Should we jump on this theories band wagon? Well, let’s see. Some linguists are happy with it but most are not. Most geneticists though are VERY happy with it. I would suggest keeping it in mind when reading books in the future, it is a plausible theory but without more information and more evidence this theory is just that. A theory. John Koch’s 2009 book on a language called Tartessian, which was spoken in Southern Spain, identifies it as Celtic, and this seems to support the Cunliffe theory but there has been no real challenge or agreement with this from other quarters (at least not that I have heard off, if you have something please let me know). So basically the jury is still out…

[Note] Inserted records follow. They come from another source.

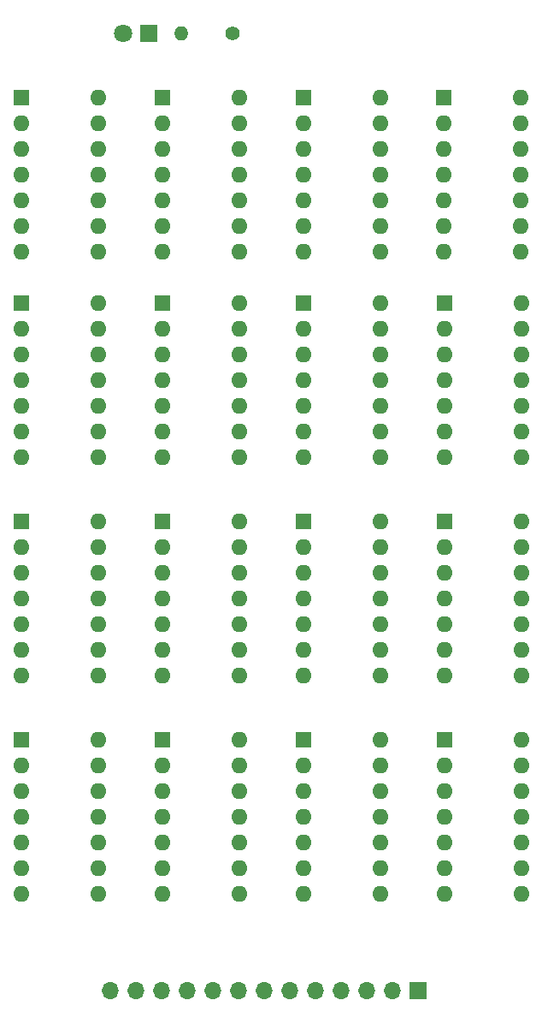
<source format=gbs>
%TF.GenerationSoftware,KiCad,Pcbnew,(6.0.9)*%
%TF.CreationDate,2025-06-18T12:23:39-04:00*%
%TF.ProjectId,Seven Segment Display,53657665-6e20-4536-9567-6d656e742044,2*%
%TF.SameCoordinates,Original*%
%TF.FileFunction,Soldermask,Bot*%
%TF.FilePolarity,Negative*%
%FSLAX46Y46*%
G04 Gerber Fmt 4.6, Leading zero omitted, Abs format (unit mm)*
G04 Created by KiCad (PCBNEW (6.0.9)) date 2025-06-18 12:23:39*
%MOMM*%
%LPD*%
G01*
G04 APERTURE LIST*
%ADD10R,1.800000X1.800000*%
%ADD11C,1.800000*%
%ADD12O,1.700000X1.700000*%
%ADD13R,1.700000X1.700000*%
%ADD14R,1.600000X1.600000*%
%ADD15O,1.600000X1.600000*%
%ADD16C,1.400000*%
%ADD17O,1.400000X1.400000*%
G04 APERTURE END LIST*
D10*
%TO.C,D1*%
X127000000Y-33020000D03*
D11*
X124460000Y-33020000D03*
%TD*%
D12*
%TO.C,J1*%
X123185000Y-127705000D03*
X125725000Y-127705000D03*
X128265000Y-127705000D03*
X130805000Y-127705000D03*
X133345000Y-127705000D03*
X135885000Y-127705000D03*
X138425000Y-127705000D03*
X140965000Y-127705000D03*
X143505000Y-127705000D03*
X146045000Y-127705000D03*
X148585000Y-127705000D03*
X151125000Y-127705000D03*
D13*
X153665000Y-127705000D03*
%TD*%
D14*
%TO.C,U1*%
X142245000Y-81285000D03*
D15*
X142245000Y-83825000D03*
X142245000Y-86365000D03*
X142245000Y-88905000D03*
X142245000Y-91445000D03*
X142245000Y-93985000D03*
X142245000Y-96525000D03*
X149865000Y-96525000D03*
X149865000Y-93985000D03*
X149865000Y-91445000D03*
X149865000Y-88905000D03*
X149865000Y-86365000D03*
X149865000Y-83825000D03*
X149865000Y-81285000D03*
%TD*%
D14*
%TO.C,U10*%
X114305000Y-59695000D03*
D15*
X114305000Y-62235000D03*
X114305000Y-64775000D03*
X114305000Y-67315000D03*
X114305000Y-69855000D03*
X114305000Y-72395000D03*
X114305000Y-74935000D03*
X121925000Y-74935000D03*
X121925000Y-72395000D03*
X121925000Y-69855000D03*
X121925000Y-67315000D03*
X121925000Y-64775000D03*
X121925000Y-62235000D03*
X121925000Y-59695000D03*
%TD*%
D14*
%TO.C,U15*%
X142245000Y-102875000D03*
D15*
X142245000Y-105415000D03*
X142245000Y-107955000D03*
X142245000Y-110495000D03*
X142245000Y-113035000D03*
X142245000Y-115575000D03*
X142245000Y-118115000D03*
X149865000Y-118115000D03*
X149865000Y-115575000D03*
X149865000Y-113035000D03*
X149865000Y-110495000D03*
X149865000Y-107955000D03*
X149865000Y-105415000D03*
X149865000Y-102875000D03*
%TD*%
D14*
%TO.C,U4*%
X128275000Y-39375000D03*
D15*
X128275000Y-41915000D03*
X128275000Y-44455000D03*
X128275000Y-46995000D03*
X128275000Y-49535000D03*
X128275000Y-52075000D03*
X128275000Y-54615000D03*
X135895000Y-54615000D03*
X135895000Y-52075000D03*
X135895000Y-49535000D03*
X135895000Y-46995000D03*
X135895000Y-44455000D03*
X135895000Y-41915000D03*
X135895000Y-39375000D03*
%TD*%
D16*
%TO.C,R1*%
X135230000Y-33020000D03*
D17*
X130150000Y-33020000D03*
%TD*%
D14*
%TO.C,U11*%
X128275000Y-102875000D03*
D15*
X128275000Y-105415000D03*
X128275000Y-107955000D03*
X128275000Y-110495000D03*
X128275000Y-113035000D03*
X128275000Y-115575000D03*
X128275000Y-118115000D03*
X135895000Y-118115000D03*
X135895000Y-115575000D03*
X135895000Y-113035000D03*
X135895000Y-110495000D03*
X135895000Y-107955000D03*
X135895000Y-105415000D03*
X135895000Y-102875000D03*
%TD*%
D14*
%TO.C,U8*%
X156215000Y-81285000D03*
D15*
X156215000Y-83825000D03*
X156215000Y-86365000D03*
X156215000Y-88905000D03*
X156215000Y-91445000D03*
X156215000Y-93985000D03*
X156215000Y-96525000D03*
X163835000Y-96525000D03*
X163835000Y-93985000D03*
X163835000Y-91445000D03*
X163835000Y-88905000D03*
X163835000Y-86365000D03*
X163835000Y-83825000D03*
X163835000Y-81285000D03*
%TD*%
D14*
%TO.C,U12*%
X142245000Y-39375000D03*
D15*
X142245000Y-41915000D03*
X142245000Y-44455000D03*
X142245000Y-46995000D03*
X142245000Y-49535000D03*
X142245000Y-52075000D03*
X142245000Y-54615000D03*
X149865000Y-54615000D03*
X149865000Y-52075000D03*
X149865000Y-49535000D03*
X149865000Y-46995000D03*
X149865000Y-44455000D03*
X149865000Y-41915000D03*
X149865000Y-39375000D03*
%TD*%
D14*
%TO.C,U13*%
X156215000Y-102875000D03*
D15*
X156215000Y-105415000D03*
X156215000Y-107955000D03*
X156215000Y-110495000D03*
X156215000Y-113035000D03*
X156215000Y-115575000D03*
X156215000Y-118115000D03*
X163835000Y-118115000D03*
X163835000Y-115575000D03*
X163835000Y-113035000D03*
X163835000Y-110495000D03*
X163835000Y-107955000D03*
X163835000Y-105415000D03*
X163835000Y-102875000D03*
%TD*%
D14*
%TO.C,U2*%
X156215000Y-59695000D03*
D15*
X156215000Y-62235000D03*
X156215000Y-64775000D03*
X156215000Y-67315000D03*
X156215000Y-69855000D03*
X156215000Y-72395000D03*
X156215000Y-74935000D03*
X163835000Y-74935000D03*
X163835000Y-72395000D03*
X163835000Y-69855000D03*
X163835000Y-67315000D03*
X163835000Y-64775000D03*
X163835000Y-62235000D03*
X163835000Y-59695000D03*
%TD*%
D14*
%TO.C,U14*%
X128275000Y-81285000D03*
D15*
X128275000Y-83825000D03*
X128275000Y-86365000D03*
X128275000Y-88905000D03*
X128275000Y-91445000D03*
X128275000Y-93985000D03*
X128275000Y-96525000D03*
X135895000Y-96525000D03*
X135895000Y-93985000D03*
X135895000Y-91445000D03*
X135895000Y-88905000D03*
X135895000Y-86365000D03*
X135895000Y-83825000D03*
X135895000Y-81285000D03*
%TD*%
D14*
%TO.C,U6*%
X114305000Y-102875000D03*
D15*
X114305000Y-105415000D03*
X114305000Y-107955000D03*
X114305000Y-110495000D03*
X114305000Y-113035000D03*
X114305000Y-115575000D03*
X114305000Y-118115000D03*
X121925000Y-118115000D03*
X121925000Y-115575000D03*
X121925000Y-113035000D03*
X121925000Y-110495000D03*
X121925000Y-107955000D03*
X121925000Y-105415000D03*
X121925000Y-102875000D03*
%TD*%
D14*
%TO.C,U7*%
X142245000Y-59695000D03*
D15*
X142245000Y-62235000D03*
X142245000Y-64775000D03*
X142245000Y-67315000D03*
X142245000Y-69855000D03*
X142245000Y-72395000D03*
X142245000Y-74935000D03*
X149865000Y-74935000D03*
X149865000Y-72395000D03*
X149865000Y-69855000D03*
X149865000Y-67315000D03*
X149865000Y-64775000D03*
X149865000Y-62235000D03*
X149865000Y-59695000D03*
%TD*%
D14*
%TO.C,U9*%
X128275000Y-59695000D03*
D15*
X128275000Y-62235000D03*
X128275000Y-64775000D03*
X128275000Y-67315000D03*
X128275000Y-69855000D03*
X128275000Y-72395000D03*
X128275000Y-74935000D03*
X135895000Y-74935000D03*
X135895000Y-72395000D03*
X135895000Y-69855000D03*
X135895000Y-67315000D03*
X135895000Y-64775000D03*
X135895000Y-62235000D03*
X135895000Y-59695000D03*
%TD*%
D14*
%TO.C,U16*%
X114305000Y-81285000D03*
D15*
X114305000Y-83825000D03*
X114305000Y-86365000D03*
X114305000Y-88905000D03*
X114305000Y-91445000D03*
X114305000Y-93985000D03*
X114305000Y-96525000D03*
X121925000Y-96525000D03*
X121925000Y-93985000D03*
X121925000Y-91445000D03*
X121925000Y-88905000D03*
X121925000Y-86365000D03*
X121925000Y-83825000D03*
X121925000Y-81285000D03*
%TD*%
D14*
%TO.C,U3*%
X114305000Y-39375000D03*
D15*
X114305000Y-41915000D03*
X114305000Y-44455000D03*
X114305000Y-46995000D03*
X114305000Y-49535000D03*
X114305000Y-52075000D03*
X114305000Y-54615000D03*
X121925000Y-54615000D03*
X121925000Y-52075000D03*
X121925000Y-49535000D03*
X121925000Y-46995000D03*
X121925000Y-44455000D03*
X121925000Y-41915000D03*
X121925000Y-39375000D03*
%TD*%
D14*
%TO.C,U5*%
X156205000Y-39375000D03*
D15*
X156205000Y-41915000D03*
X156205000Y-44455000D03*
X156205000Y-46995000D03*
X156205000Y-49535000D03*
X156205000Y-52075000D03*
X156205000Y-54615000D03*
X163825000Y-54615000D03*
X163825000Y-52075000D03*
X163825000Y-49535000D03*
X163825000Y-46995000D03*
X163825000Y-44455000D03*
X163825000Y-41915000D03*
X163825000Y-39375000D03*
%TD*%
M02*

</source>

In the end here is what I want to say. If you are looking for a more rounded book on the history of Europe then I would suggest Europe Between the Oceans, which is an amazing tomb that came after this book. It doesn’t out right talk about this theory but is very obviously colored by it. If however you are more specific and want to read about the history of the Atlantic peoples alone then this book is very much for you, just don’t expect a lot of talk about the Celts alone, they are one group but not the only group in that part of the world.